Directions> Please restate, word for word, the lines below that begin at the one with "index mcp: (158, 126)" and end at the one with "ring tip: (74, 148)". Leave out all other lines.

Records for the exercise>

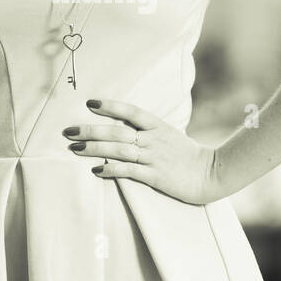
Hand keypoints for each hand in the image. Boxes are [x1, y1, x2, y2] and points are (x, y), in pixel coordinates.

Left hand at [62, 98, 219, 205]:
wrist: (212, 173)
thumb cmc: (189, 155)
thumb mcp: (170, 136)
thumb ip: (148, 132)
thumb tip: (124, 128)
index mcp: (158, 126)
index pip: (131, 111)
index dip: (110, 106)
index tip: (90, 103)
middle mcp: (153, 140)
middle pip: (117, 131)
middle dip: (91, 130)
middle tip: (68, 130)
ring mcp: (154, 158)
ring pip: (119, 150)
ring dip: (94, 149)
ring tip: (74, 148)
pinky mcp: (155, 176)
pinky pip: (129, 171)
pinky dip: (111, 170)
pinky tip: (96, 170)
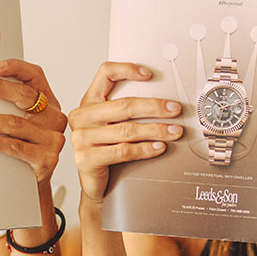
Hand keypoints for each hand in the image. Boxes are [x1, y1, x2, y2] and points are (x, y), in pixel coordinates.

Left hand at [0, 59, 68, 183]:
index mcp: (48, 102)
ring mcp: (53, 138)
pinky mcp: (47, 159)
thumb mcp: (19, 122)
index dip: (17, 67)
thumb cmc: (22, 146)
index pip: (35, 76)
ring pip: (16, 123)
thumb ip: (7, 106)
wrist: (32, 182)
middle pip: (25, 96)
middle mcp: (54, 117)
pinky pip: (17, 147)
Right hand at [67, 62, 183, 205]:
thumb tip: (166, 102)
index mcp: (89, 102)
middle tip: (175, 110)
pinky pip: (123, 151)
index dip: (127, 69)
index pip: (105, 73)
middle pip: (123, 105)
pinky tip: (159, 147)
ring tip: (174, 131)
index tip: (150, 75)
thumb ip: (127, 111)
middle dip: (154, 107)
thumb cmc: (108, 151)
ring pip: (127, 130)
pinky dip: (145, 149)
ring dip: (156, 130)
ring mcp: (81, 138)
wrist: (96, 186)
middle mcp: (82, 116)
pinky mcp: (86, 159)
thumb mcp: (113, 125)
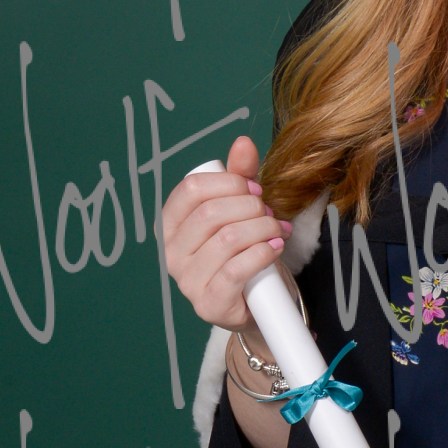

Solution>
index mcp: (158, 126)
index pip: (131, 111)
index dip: (110, 106)
index tip: (90, 103)
middle mcp: (153, 140)
middle pip: (117, 131)
middle dip: (91, 130)
middle tip: (68, 130)
ring mcp: (154, 158)
ring pip: (119, 150)
ring dip: (94, 149)
ring tip: (74, 148)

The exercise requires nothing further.